Paraneoplastic cutaneous disorders (PCDs) or dermadromes are skin conditions that have an association with internal malignancies but are not themselves malignant. Several cases of dermatomyositis, bullous dermatosis, erythroderma, prurigo, lichen planus and porokeratosis are considered PCDs. The most important point is that no malignant cells infiltrate into the skin lesions of PCDs [1-3]. The phenomenon of a paraneoplastic dermatosis was first described by Hebra [4] in 1868 when he suggested that pigmentation of the skin could indicate underlying malignancy [5]. Erythroderma as a PCD has been linked to malignancies such as mycosis fungoides or its leukaemic variant, Sezary syndrome. Additional reported cases exist that describe erythroderma associated with cancers of the liver, lung, colon, stomach, pancreas, thyroid, prostate and cervix [2]. The mechanism behind paraneoplastic dermatoses is still largely unknown. It is thought that the skin changes are due to either an immunologic reaction to the tumor antigen directly or indirectly as a result of inflammatory cytokines produced by the tumor. Paraneoplastic erythroderma is more agressive and resistant to standart treatment modalities. Weakness, and significant weight loss are frequently seen as additional findings. It can be associated with fine scaling and hyperpigmentation (melanoerythroderma). Erythroderma manifests as widespread erythema accompanied by a variable degree of scaling, typically involving over 90% of the body surface area [6]. It is most commonly caused by atopic dermatitis, psoriasis as well as hypersensitivity reactions to drugs. Cases of erythroderma associated with malignancy tend to be presented as Sezary syndrome which is a type of cutaneous T cell lymphoma. Less commonly, paraneoplastic erythroderma is associated with acute myeloid leukaemia and solid tumours [7,8]. Paraneoplastic erythroderma associated with systemic lymphoma is exceptionally rare.

Conclusion

Paraneoplastic dermatoses can be the initial presentations of systemic lymphoma. Knowledge about this association may help with timely diagnosis.

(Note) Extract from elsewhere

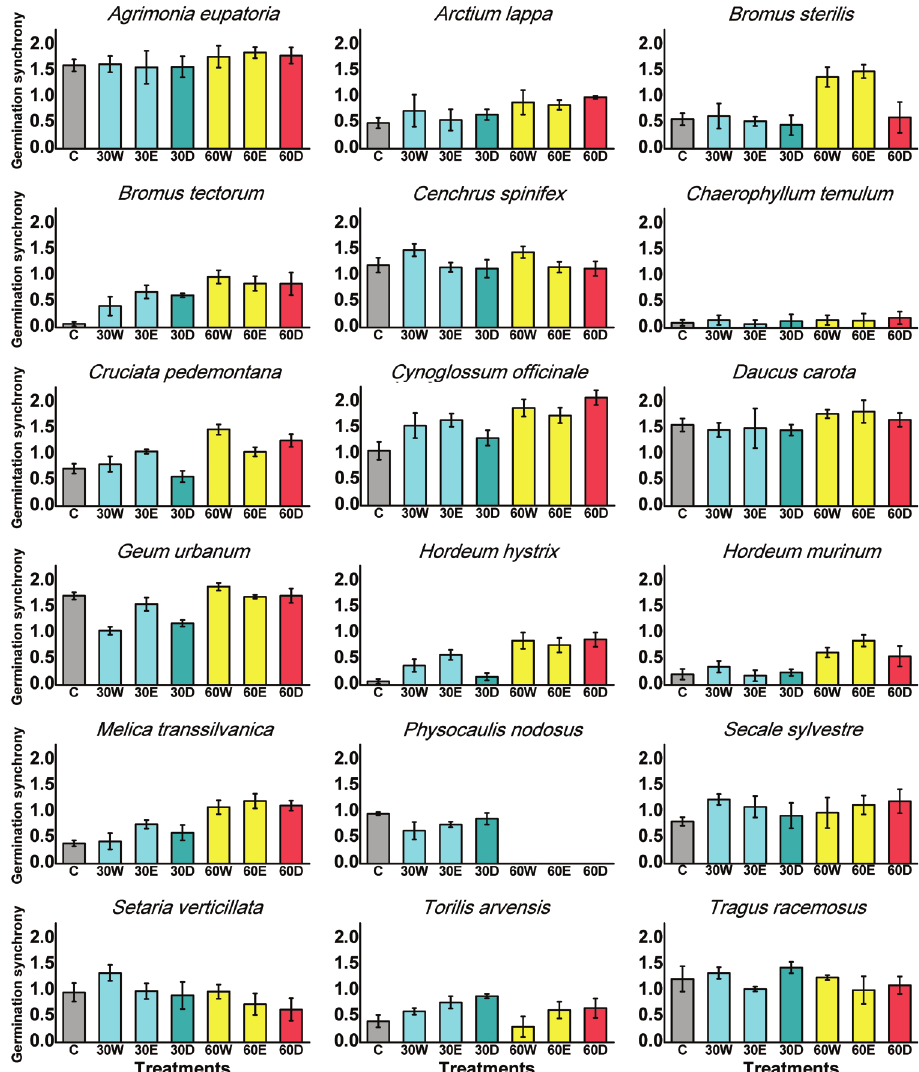
Figure 2. Germination synchrony, expressed as the Shannon diversity of the number of seedlings ger- minated in certain observation dates (mean ± SE) in the control and in the six washing treatments (5 replicates of 25 seeds were sown per species and treatment). Notations: grey column, C – control; blue columns: gentle washing at 30 °C (30W – washing with water at 30 °C, 30E – washing with eco-friendly soap nut at 30 °C and 30D – washing with detergent at 30 °C); yellow and orange columns – intense washing at 60 °C (60W – washing with water at 60 °C, 60E – washing with eco-friendly soap nut at 60 °C and 60D – washing with detergent at 60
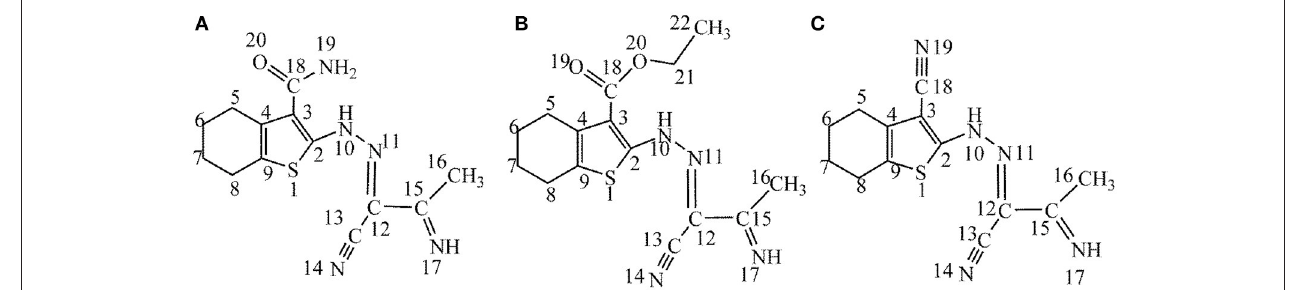
Frontiers in Chemistry |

In a patient with unexplained dermatosis, an investigation for systemic lymphoma is warranted.

References

  1. Rook A, Burns T (2010) Rook’s Textbook of Dermatology (8th), Wiley Blackwell Chichester West Sussex UK HobokenNJ USA.
  2. Motoori M, Tsujinaka T, Kobayashi K, Fujitani K, Kikkawa N (2001) Synchronous rectal and esophageal cancer associated with prurigo chronica multiformis: report of a caseSurg Today 31: 1087-1090.
  3. Umekoji A, Tsuruta D, Inoue T, Nishimori T, Ishii M (2010) Bullous pemphigoid as a dermadrome associated with spindle cell carcinoma of the gallbladder. J Dermatol 37(3): 251-254.
  4. Hebra F (2008) On Diseases of the Skin, Including the Exanthemata. LondonNew Sydenham Society 1866-1880.
  5. Sneddon IB (1970) Cutaneous manifestations of visceral malignancy. Postgrad Med J 46:678-685.
  6. Akhyani M, Ghodsi ZS, Toosi S (2005) Erythroderma: a clinical study of 97 cases. BMC Dermatol 9(5):5.
  7. Nicolis GD, Helwig EB, dermatitis E (1973) A clinicopathologic study of 135 cases. Arch Dermatol 108(6):788-797.
  8. Tagami (2016) Paraneoplastic Dermatosis in a Patient with Anaplastic LargeCell Lymphoma: Case Report and Literature Review. Dermatopathology 3:39-43.